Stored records
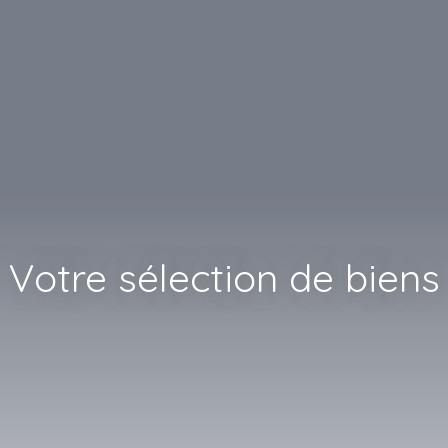
Votre sélection de biens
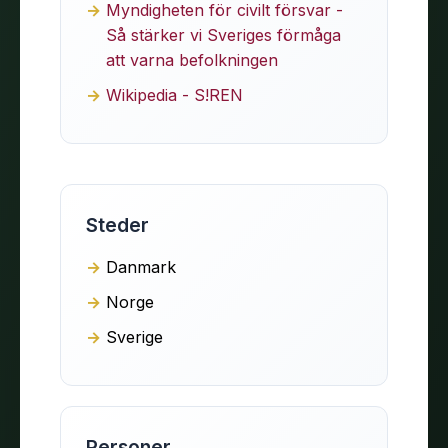
Myndigheten för civilt försvar -
Så stärker vi Sveriges förmåga
att varna befolkningen
Wikipedia - S!REN
Steder
Danmark
Norge
Sverige
Personer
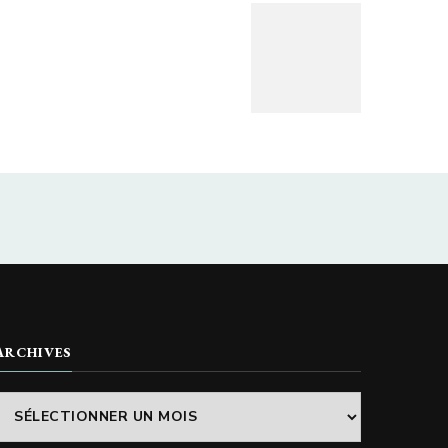
ARCHIVES
Archives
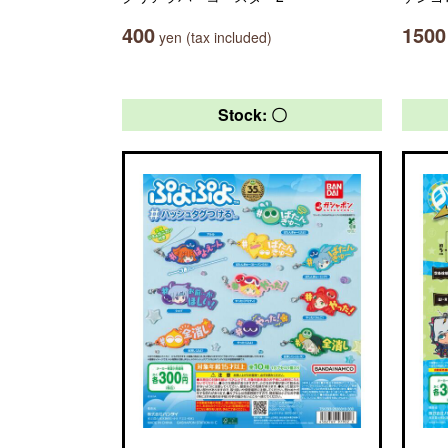
400
1500
yen (tax included)
Stock: 〇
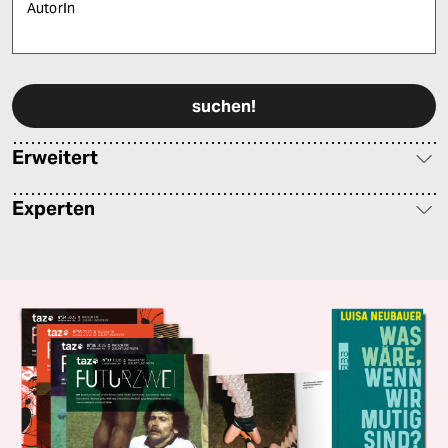
AutorIn
Bitte füllen Sie alle Pflichtfelder (*) aus, um fortfahren zu können.
Erweitert
Experten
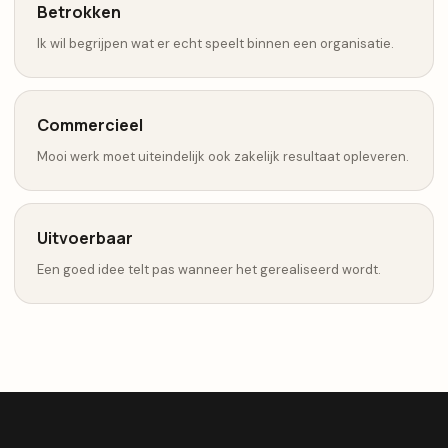
Betrokken
Ik wil begrijpen wat er echt speelt binnen een organisatie.
Commercieel
Mooi werk moet uiteindelijk ook zakelijk resultaat opleveren.
Uitvoerbaar
Een goed idee telt pas wanneer het gerealiseerd wordt.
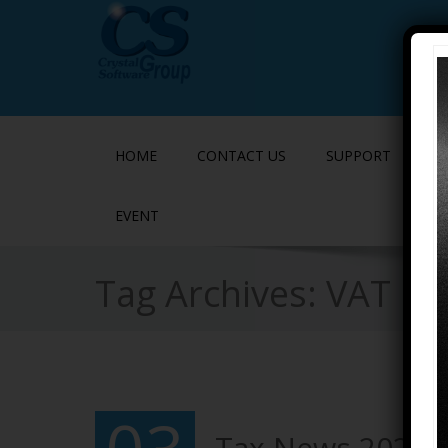
HOME
CONTACT US
SUPPORT
P
EVENT
Tag Archives:
VAT
Tax News 2025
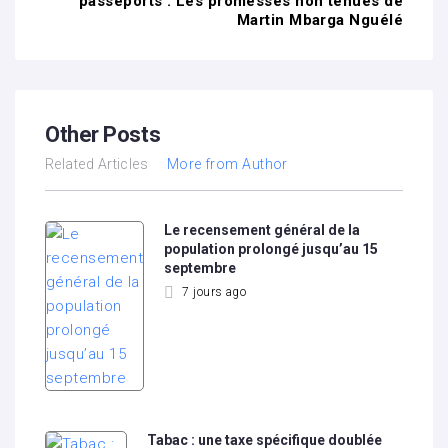
passeports : Les promesses non tenues de
Martin Mbarga Nguélé
Other Posts
Related Articles
More from Author
Le recensement général de la
population prolongé jusqu’au 15
septembre
7 jours ago
Tabac : une taxe spécifique doublée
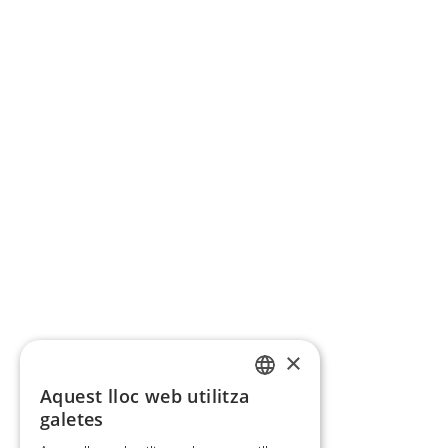
×
Aquest lloc web utilitza
CATALAN
galetes
SPANISH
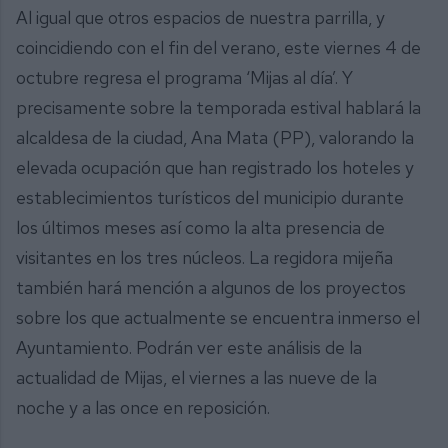
Al igual que otros espacios de nuestra parrilla, y
coincidiendo con el fin del verano, este viernes 4 de
octubre regresa el programa ‘Mijas al día’. Y
precisamente sobre la temporada estival hablará la
alcaldesa de la ciudad, Ana Mata (PP), valorando la
elevada ocupación que han registrado los hoteles y
establecimientos turísticos del municipio durante
los últimos meses así como la alta presencia de
visitantes en los tres núcleos. La regidora mijeña
también hará mención a algunos de los proyectos
sobre los que actualmente se encuentra inmerso el
Ayuntamiento. Podrán ver este análisis de la
actualidad de Mijas, el viernes a las nueve de la
noche y a las once en reposición.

• _The problem_:
How many lines in the records above contain the string "este"? Reply with the number alone.

• _Task solution_:
2